The Intel Corporation and Brookfield Asset Management, a well-known financial firm, have reached an agreement to pool their resources and invest up to USD 30 billion to build new CPU production facilities.
The details of the project were revealed by Intel.
The Toronto-based investment firm, Brookfield, manages about USD 725 billion in customer assets. The business will provide 49% of the necessary finance required to build two new processor manufacturing plants that Intel plans to build in Arizona. These actions are being planned as part of the partnership between the corporation and Intel. The remaining budget will come from Intel.
With the construction of the two new facilities or fabs, Intel will possess a majority stake in the plants. A deal has reportedly been reached between the chipmaker and Brookfield to split the profits generated from the fabs.
Although Intel first announced its intention to develop additional fabs in March 2017, actual construction did not commence until September. At the time of writing, four chip production facilities were already located on Intel’s 700-acre campus in Calendar, Arizona, where the new buildings will be constructed. The two new fabs are expected to reach full operation by 2024.
Intel’s upcoming 20A semiconductor manufacturing process, often known as the Intel five-nanometer process, will be used to create the chips. Intel’s computer chip manufacturing will radically change with the introduction of Intel 20A.
The chipmaker’s present processors are based on FinFET, an industry-standard transistor design. With the Intel 20A manufacturing process shifting online, the firm plans to switch from FinFT to RibbonFET, a new transistor architecture offering many noteworthy enhancements. PowerVia will also be included in the subsequent manufacturing process as with other breakthrough technologies. PowerVia is yet another technology created to standardize how a chip’s power is delivered to its many subsystems.
The company expects that integrating its RibbonFET transistor design and PowerVia will dramatically enhance processor speeds. Compared to current-generation silicon, Intel 4, a manufacturing process that will be released before Intel 20A, is expected to offer a 20% improvement in transistor performance per watt. The performance-to-power ratio of Intel 20A is expected to grow by another 15%.
As part of a larger strategy termed IDM 2.0, Intel unveiled plans for the two additional fabs in March. Scaling up the company’s chip production is a crucial objective of the plan. Since it first detailed IDM 2.0, Intel has announced plans to invest over USD 50 billion in semiconductor plants in Ohio, Germany, and Italy.

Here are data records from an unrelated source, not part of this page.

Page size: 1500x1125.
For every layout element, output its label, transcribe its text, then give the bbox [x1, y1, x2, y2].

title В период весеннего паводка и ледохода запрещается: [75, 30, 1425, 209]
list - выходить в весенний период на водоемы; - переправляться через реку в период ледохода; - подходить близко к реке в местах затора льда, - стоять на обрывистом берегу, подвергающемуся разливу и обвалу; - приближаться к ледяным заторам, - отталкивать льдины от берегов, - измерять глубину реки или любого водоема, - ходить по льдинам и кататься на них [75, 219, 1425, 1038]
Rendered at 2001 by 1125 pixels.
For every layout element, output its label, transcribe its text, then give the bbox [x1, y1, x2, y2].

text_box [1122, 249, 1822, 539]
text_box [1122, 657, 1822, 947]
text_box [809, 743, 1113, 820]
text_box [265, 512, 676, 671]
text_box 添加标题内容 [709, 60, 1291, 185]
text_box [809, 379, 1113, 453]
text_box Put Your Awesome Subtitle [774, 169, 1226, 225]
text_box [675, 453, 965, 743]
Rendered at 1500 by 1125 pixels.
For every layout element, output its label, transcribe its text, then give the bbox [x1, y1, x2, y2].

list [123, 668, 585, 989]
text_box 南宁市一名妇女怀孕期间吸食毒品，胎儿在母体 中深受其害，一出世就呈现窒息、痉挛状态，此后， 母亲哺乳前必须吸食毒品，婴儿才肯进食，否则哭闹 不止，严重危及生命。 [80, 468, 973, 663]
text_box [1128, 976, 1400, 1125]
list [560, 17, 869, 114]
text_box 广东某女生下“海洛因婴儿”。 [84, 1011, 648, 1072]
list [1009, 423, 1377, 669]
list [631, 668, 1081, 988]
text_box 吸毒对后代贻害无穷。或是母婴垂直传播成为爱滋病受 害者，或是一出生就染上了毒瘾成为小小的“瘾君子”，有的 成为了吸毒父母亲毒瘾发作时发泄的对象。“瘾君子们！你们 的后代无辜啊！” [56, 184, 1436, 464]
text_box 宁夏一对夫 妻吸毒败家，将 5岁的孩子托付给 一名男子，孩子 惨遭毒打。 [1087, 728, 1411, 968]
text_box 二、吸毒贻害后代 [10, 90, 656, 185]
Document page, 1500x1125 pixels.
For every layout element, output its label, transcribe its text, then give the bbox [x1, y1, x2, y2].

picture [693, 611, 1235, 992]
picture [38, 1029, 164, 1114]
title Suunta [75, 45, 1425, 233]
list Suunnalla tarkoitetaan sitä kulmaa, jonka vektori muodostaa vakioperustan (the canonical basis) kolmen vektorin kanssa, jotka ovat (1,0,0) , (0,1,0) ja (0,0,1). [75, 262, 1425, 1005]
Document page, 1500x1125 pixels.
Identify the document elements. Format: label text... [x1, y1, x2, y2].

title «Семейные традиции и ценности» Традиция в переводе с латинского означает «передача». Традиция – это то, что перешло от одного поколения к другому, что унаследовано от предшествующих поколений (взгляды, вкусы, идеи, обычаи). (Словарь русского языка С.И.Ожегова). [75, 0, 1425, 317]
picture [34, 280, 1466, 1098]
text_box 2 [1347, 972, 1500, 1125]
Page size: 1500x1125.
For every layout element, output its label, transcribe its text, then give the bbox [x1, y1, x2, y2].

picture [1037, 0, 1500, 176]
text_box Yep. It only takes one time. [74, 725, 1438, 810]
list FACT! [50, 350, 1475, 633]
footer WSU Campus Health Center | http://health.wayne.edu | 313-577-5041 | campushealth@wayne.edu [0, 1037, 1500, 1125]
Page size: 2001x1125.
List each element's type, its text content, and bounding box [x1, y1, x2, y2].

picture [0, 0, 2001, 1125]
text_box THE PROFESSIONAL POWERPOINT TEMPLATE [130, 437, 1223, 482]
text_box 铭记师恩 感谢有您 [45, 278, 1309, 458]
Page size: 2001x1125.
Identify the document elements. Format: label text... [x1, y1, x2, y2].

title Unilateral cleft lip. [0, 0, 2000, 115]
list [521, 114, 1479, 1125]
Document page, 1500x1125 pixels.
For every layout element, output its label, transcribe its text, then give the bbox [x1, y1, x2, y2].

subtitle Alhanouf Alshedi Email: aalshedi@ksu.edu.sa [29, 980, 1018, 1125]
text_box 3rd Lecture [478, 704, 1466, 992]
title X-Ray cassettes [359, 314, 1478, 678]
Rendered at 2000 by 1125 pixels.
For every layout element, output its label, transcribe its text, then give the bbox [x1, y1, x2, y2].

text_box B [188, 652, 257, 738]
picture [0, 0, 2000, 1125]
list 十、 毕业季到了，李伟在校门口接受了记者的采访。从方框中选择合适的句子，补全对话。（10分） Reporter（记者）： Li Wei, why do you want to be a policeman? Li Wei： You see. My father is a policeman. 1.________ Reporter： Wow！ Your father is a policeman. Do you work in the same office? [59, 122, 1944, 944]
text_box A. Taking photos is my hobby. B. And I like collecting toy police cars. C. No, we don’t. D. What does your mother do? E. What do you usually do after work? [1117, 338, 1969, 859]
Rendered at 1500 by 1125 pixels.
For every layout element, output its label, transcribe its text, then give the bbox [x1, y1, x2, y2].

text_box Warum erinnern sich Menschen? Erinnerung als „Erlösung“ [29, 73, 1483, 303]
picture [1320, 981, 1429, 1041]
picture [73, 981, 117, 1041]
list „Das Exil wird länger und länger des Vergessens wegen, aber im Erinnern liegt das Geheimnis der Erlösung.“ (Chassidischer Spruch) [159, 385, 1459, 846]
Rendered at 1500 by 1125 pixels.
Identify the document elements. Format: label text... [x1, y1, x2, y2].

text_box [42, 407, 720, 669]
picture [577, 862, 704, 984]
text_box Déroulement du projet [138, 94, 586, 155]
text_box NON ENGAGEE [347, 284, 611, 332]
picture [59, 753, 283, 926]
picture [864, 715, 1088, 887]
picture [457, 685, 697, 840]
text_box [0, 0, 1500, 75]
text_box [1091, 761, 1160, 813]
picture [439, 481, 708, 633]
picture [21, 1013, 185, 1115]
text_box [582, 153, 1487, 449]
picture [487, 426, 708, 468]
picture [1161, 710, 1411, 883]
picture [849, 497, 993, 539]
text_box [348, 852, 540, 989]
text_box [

By the end of the year, Intel hopes to have finalized its USD 30 billion joint venture deal with Brookfield. The company claims that the transaction will allow it to gain access to capital below its cost of equity. Intel said the deal aims to “protect its cash and debt capacity” for future investments and make it easier to fund its dividend.
Intel chief financial officer David Zinsner said, “This landmark arrangement is an important step forward for Intel’s Smart Capital approach and builds on the momentum from the recent passage of the CHIPS Act in the U.S.” He added, “Semiconductor manufacturing is among the most capital-intensive industries in the world, and Intel’s bold IDM 2.0 strategy demands a unique funding approach.”
Intel has taken several measures to improve the infrastructure funding approach – the current investment deal with Brookfield is one of them.
Today, the firm disclosed that it is “aggressively building” shell space, an industry term used to define empty chip fabs that have yet to receive manufacturing equipment. It takes less time to convert such fabs into operational chip facilities than to construct an entirely new facility.
Last year, Intel launched a new business unit with the sole aim of using Intel’s manufacturing facilities to create chips for other companies. Intel recently announced that many companies planning to produce processors at its facilities “have indicated willingness to make advance payments to secure capacity.” In an earlier report, the firm stated that 30 clients were developing test chips as of the second quarter.
Zinsner also stated, “Intel’s Smart Capital actions provide Intel with greater flexibility, reduce overall gross capital needs and act as a tailwind to adjusted free cash flow and gross margin.”